Here is another story to make this idea more clear ( there are many similar stories)

Reb Mendel Futerfas was the spiritual mentor of the city of Kfar Chabad in Israel. But in the 1940s, he was imprisoned and finally exiled to Siberia by the Soviet government. His crime: teaching and practicing Judaism.
On his birthday one year in Siberia, Reb Mendel longed to celebrate in the Chasidic manner by gathering with one’s friends, making an account of the past year and good resolutions for the upcoming year, and by having a private audience with the Rebbe.

Reb Mendel’s only “friends” in Siberia were the boorish Cossacks and political prisoners with whom he was exiled. A Chasidic gathering he could not make. But what he could do was to have a private audience with the Rebbe — in his mind.

Reb Mendel made the customary spiritual preparations for the communing of his soul with the Rebbe’s.

He then pictured himself writing a note to the Rebbe with all of his requests for blessings for the coming year. He imagined himself giving the note to the Rebbe and the Rebbe reading the note.

Then, in his mind’s eye, the Rebbe assured him that everything would be well.

Reb Mendel felt encouraged and strengthened.

Years later, when Reb Mendel was released from Siberia, he joined his wife and children who had meanwhile moved to England.

One day, as Reb Mendel perused the correspondence that his wife had received from the Rebbe in his absence, he came across a telegram.

The telegram’s date was the day after Reb Mendel’s birthday, years before. The Rebbe had sent Mrs. Futerfas a telegram to notify her that, “I received your husband’s letter…”

No distance, physical, spiritual, or medical, can separate a Jew from the Rebbe.

(a slightly different version: Years later, after he was released and united with his family, his wife showed him a strange letter that she had received from the Rebbe. The Rebbe had written her several letters but all were addressed to her and this one was addressed to Rav Mendel although he was in Siberia far from home at the time.

He read it and also at first didn’t understand, until he noticed that the date on the letter was the same as his birthday six years ago, the same day he had imagined his ‘Yechidus’. When he read it again he saw that it
contained answers to all the questions he asked, in the order that he had asked them. The Rebbe was with him.

### [GIVEN DATA]

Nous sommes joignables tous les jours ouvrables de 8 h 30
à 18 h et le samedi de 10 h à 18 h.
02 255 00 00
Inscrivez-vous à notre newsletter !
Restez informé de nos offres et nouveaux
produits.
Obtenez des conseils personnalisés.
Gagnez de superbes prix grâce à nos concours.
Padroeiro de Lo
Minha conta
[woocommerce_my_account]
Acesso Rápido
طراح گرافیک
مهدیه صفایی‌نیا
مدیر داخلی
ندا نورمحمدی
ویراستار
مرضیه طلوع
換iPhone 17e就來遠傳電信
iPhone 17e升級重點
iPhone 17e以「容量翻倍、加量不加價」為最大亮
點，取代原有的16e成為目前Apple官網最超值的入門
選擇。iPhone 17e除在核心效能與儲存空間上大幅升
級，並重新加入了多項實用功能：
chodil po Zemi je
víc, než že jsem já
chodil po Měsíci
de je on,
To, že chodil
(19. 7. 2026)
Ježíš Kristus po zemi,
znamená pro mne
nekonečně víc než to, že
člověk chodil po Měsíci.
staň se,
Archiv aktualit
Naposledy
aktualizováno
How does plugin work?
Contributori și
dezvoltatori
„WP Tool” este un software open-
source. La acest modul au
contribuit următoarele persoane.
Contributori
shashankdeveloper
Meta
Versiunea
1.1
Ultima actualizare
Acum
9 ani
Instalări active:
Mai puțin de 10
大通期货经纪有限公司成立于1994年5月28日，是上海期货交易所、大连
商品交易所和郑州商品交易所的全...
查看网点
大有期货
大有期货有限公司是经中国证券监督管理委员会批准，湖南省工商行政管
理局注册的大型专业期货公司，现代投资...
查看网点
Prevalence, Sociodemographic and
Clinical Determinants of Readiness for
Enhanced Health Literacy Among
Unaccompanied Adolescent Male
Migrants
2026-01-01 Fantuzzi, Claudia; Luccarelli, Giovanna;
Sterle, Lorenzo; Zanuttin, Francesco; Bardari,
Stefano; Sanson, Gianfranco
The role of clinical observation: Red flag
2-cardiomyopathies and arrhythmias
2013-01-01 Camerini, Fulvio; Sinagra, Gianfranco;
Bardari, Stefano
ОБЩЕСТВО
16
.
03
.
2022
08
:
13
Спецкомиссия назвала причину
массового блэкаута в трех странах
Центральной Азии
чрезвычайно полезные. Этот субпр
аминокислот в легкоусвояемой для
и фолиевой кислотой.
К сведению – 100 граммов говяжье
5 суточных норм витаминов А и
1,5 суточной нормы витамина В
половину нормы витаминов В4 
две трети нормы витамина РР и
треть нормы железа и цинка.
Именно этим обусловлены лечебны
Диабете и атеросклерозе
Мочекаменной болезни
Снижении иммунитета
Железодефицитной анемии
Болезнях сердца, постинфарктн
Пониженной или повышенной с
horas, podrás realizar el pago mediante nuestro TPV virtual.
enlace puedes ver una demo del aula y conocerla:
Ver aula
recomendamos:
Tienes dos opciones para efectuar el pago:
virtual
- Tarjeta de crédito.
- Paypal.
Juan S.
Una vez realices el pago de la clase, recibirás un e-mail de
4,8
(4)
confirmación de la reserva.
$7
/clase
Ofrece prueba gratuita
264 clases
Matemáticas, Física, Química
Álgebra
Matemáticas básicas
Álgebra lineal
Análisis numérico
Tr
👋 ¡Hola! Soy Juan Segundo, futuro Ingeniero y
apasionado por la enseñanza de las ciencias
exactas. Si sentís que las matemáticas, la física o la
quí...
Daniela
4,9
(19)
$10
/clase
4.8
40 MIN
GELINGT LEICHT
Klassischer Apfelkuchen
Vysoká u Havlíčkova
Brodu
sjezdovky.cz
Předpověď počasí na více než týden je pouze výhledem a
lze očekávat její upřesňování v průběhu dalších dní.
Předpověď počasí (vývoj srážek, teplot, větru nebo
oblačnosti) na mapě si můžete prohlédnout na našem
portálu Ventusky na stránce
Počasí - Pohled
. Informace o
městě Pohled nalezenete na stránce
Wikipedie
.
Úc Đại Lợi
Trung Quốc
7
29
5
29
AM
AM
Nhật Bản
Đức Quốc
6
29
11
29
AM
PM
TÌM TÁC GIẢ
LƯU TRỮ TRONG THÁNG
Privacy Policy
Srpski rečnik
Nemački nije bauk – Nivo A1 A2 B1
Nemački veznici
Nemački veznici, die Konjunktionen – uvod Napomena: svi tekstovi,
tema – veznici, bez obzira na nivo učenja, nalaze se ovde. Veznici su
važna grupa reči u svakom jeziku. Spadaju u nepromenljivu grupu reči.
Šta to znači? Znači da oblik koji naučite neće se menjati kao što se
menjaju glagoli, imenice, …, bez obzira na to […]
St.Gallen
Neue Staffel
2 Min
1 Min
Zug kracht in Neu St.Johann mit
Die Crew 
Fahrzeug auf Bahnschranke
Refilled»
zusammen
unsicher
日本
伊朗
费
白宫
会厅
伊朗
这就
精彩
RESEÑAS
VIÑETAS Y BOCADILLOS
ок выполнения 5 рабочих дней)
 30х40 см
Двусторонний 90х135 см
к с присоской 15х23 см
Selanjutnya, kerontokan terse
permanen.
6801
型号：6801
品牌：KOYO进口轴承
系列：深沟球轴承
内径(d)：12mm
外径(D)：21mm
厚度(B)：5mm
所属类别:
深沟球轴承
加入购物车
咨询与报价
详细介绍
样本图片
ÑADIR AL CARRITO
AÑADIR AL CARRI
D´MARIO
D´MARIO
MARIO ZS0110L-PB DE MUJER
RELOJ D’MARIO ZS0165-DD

### [ASSIGNMENT]
For each statement below, say yes or no according to the story about Reb Mendel Futerfas, quoting the words of the story that decide it. (a) The Soviet government exiled Reb Mendel to Siberia for teaching and practicing Judaism. (b) After his release, Reb Mendel joined his wife and children in Israel. (c) The Rebbe's telegram was dated the day before Reb Mendel's birthday.

### [FINAL ANSWER]
(a) Yes: "he was imprisoned and finally exiled to Siberia by the Soviet government. His crime: teaching and practicing Judaism."
(b) No: "he joined his wife and children who had meanwhile moved to England."
(c) No: "The telegram’s date was the day after Reb Mendel’s birthday, years before."